La jornada de ayer en la Concacaf Champions Cup dejó un balance desigual para los equipos mexicanos. Entre actuaciones sólidas, tropiezos severos y empates que saben a poco, el arranque del torneo volvió a confirmar que la Concachampions no perdona errores, sobre todo cuando se juega fuera de casa.

El América fue el que mejor entendió el escenario. En su visita a Honduras, las Águilas se impusieron 2-1 al Olimpia en un partido de alta exigencia física y presión ambiental. Lejos de especular, el equipo mexicano salió concentrado, aprovechó sus momentos y supo manejar el ritmo del encuentro. El resultado no solo le da ventaja en el marcador global, sino tranquilidad para definir la serie en casa, donde el América suele hacerse fuerte y cerrar sin sobresaltos.

La historia fue muy distinta para Pumas. El conjunto universitario firmó una de sus peores actuaciones recientes en torneos internacionales al caer 4-1 ante San Diego FC. Aunque el partido comenzó de forma prometedora, con un gol que ilusionó a los auriazules, la reacción del rival fue inmediata y contundente. La defensa se desordenó, el medio campo perdió el control y el equipo terminó superado en intensidad y lectura del juego. El resultado deja a Pumas contra la pared: necesita una remontada amplia en Ciudad Universitaria y una versión completamente distinta si quiere seguir con vida en el torneo.

En el caso de Tigres, el empate sin goles frente a Forge FC dejó un sabor amargo. El equipo regiomontano dominó por momentos, pero nunca logró imponer su jerarquía ni traducirla en goles. El clima, el campo y el planteamiento del rival complicaron el partido, pero aun así se esperaba más de un plantel acostumbrado a este tipo de competencias. El 0-0 no es definitivo, pero obliga a Tigres a ganar en casa y a mostrar una cara más agresiva si no quiere complicarse innecesariamente.

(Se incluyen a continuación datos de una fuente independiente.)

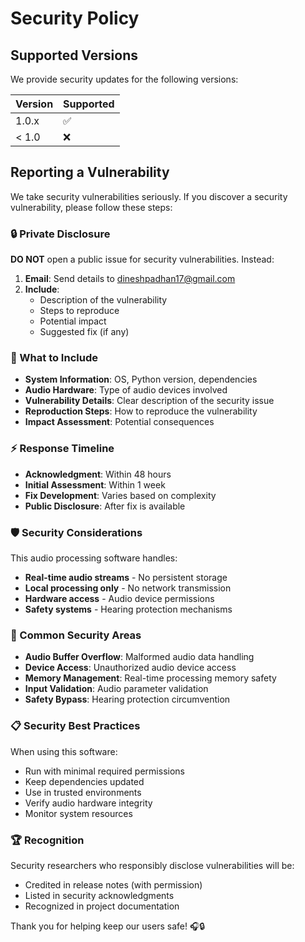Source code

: # Security Policy

## Supported Versions

We provide security updates for the following versions:

| Version | Supported          |
| ------- | ------------------ |
| 1.0.x   | :white_check_mark: |
| < 1.0   | :x:                |

## Reporting a Vulnerability

We take security vulnerabilities seriously. If you discover a security vulnerability, please follow these steps:

### 🔒 Private Disclosure

**DO NOT** open a public issue for security vulnerabilities. Instead:

1. **Email**: Send details to dineshpadhan17@gmail.com
2. **Include**: 
   - Description of the vulnerability
   - Steps to reproduce
   - Potential impact
   - Suggested fix (if any)

### 📧 What to Include

- **System Information**: OS, Python version, dependencies
- **Audio Hardware**: Type of audio devices involved
- **Vulnerability Details**: Clear description of the security issue
- **Reproduction Steps**: How to reproduce the vulnerability
- **Impact Assessment**: Potential consequences

### ⚡ Response Timeline

- **Acknowledgment**: Within 48 hours
- **Initial Assessment**: Within 1 week
- **Fix Development**: Varies based on complexity
- **Public Disclosure**: After fix is available

### 🛡️ Security Considerations

This audio processing software handles:
- **Real-time audio streams** - No persistent storage
- **Local processing only** - No network transmission
- **Hardware access** - Audio device permissions
- **Safety systems** - Hearing protection mechanisms

### 🎯 Common Security Areas

- **Audio Buffer Overflow**: Malformed audio data handling
- **Device Access**: Unauthorized audio device access
- **Memory Management**: Real-time processing memory safety
- **Input Validation**: Audio parameter validation
- **Safety Bypass**: Hearing protection circumvention

### 📋 Security Best Practices

When using this software:
- Run with minimal required permissions
- Keep dependencies updated
- Use in trusted environments
- Verify audio hardware integrity
- Monitor system resources

### 🏆 Recognition

Security researchers who responsibly disclose vulnerabilities will be:
- Credited in release notes (with permission)
- Listed in security acknowledgments
- Recognized in project documentation

Thank you for helping keep our users safe! 🎧🔒
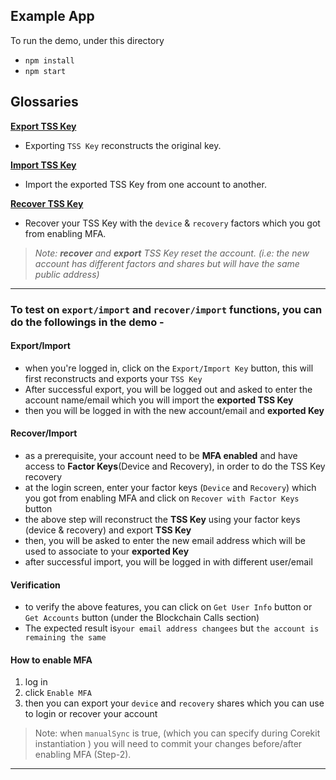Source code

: ## Example App
To run the demo, under this directory
-  `npm install`
-  `npm start`

## Glossaries
<u>**Export TSS Key**</u>
- Exporting `TSS Key` reconstructs the original key. 

<u>**Import TSS Key**</u>
- Import the exported TSS Key from one account to another.

<u>**Recover TSS Key**</u>
- Recover your TSS Key with the `device` & `recovery` factors which you got from enabling MFA.

>_Note: **recover** and **export** TSS Key reset the account. (i.e: the new account has different factors and shares but will have the same public address)_

----
### To test on `export/import` and `recover/import` functions, you can do the followings in the demo -

#### Export/Import
- when you're logged in, click on the `Export/Import Key` button, this will first reconstructs and exports your `TSS Key` 
- After successful export, you will be logged out and asked to enter the account name/email which you will import the **exported TSS Key**
- then you will be logged in with the new account/email and **exported Key** 

#### Recover/Import
- as a prerequisite, your account need to be **MFA enabled** and have access to **Factor Keys**(Device and Recovery), in order to do the TSS Key recovery
- at the login screen, enter your factor keys (`Device` and `Recovery`) which you got from enabling MFA and click on `Recover with Factor Keys` button
- the above step will reconstruct the **TSS Key** using your factor keys (device & recovery) and export **TSS Key**
- then, you will be asked to enter the new email address which will be used to associate to your **exported Key**
- after successful import, you will be logged in with different user/email

#### Verification
- to verify the above features, you can click on `Get User Info` button or `Get Accounts` button (under the Blockchain Calls section)
- The expected result is`your email address changees` but `the account is remaining the same`

#### How to enable MFA
1. log in
2. click `Enable MFA`
3. then you can export your `device` and `recovery` shares which you can use to login or recover your account

> Note: when `manualSync` is true, (which you can specify during Corekit instantiation ) you will need to commit your changes before/after enabling MFA (Step-2).
----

En conjunto, la jornada reflejó una constante del fútbol mexicano en la Concachampions: los partidos de visita siguen siendo una prueba real de carácter. América dio un paso firme, Tigres dejó todo abierto y Pumas quedó seriamente comprometido. La vuelta no solo definirá quién avanza, también servirá para medir qué equipos están listos para competir al máximo nivel en el torneo continental.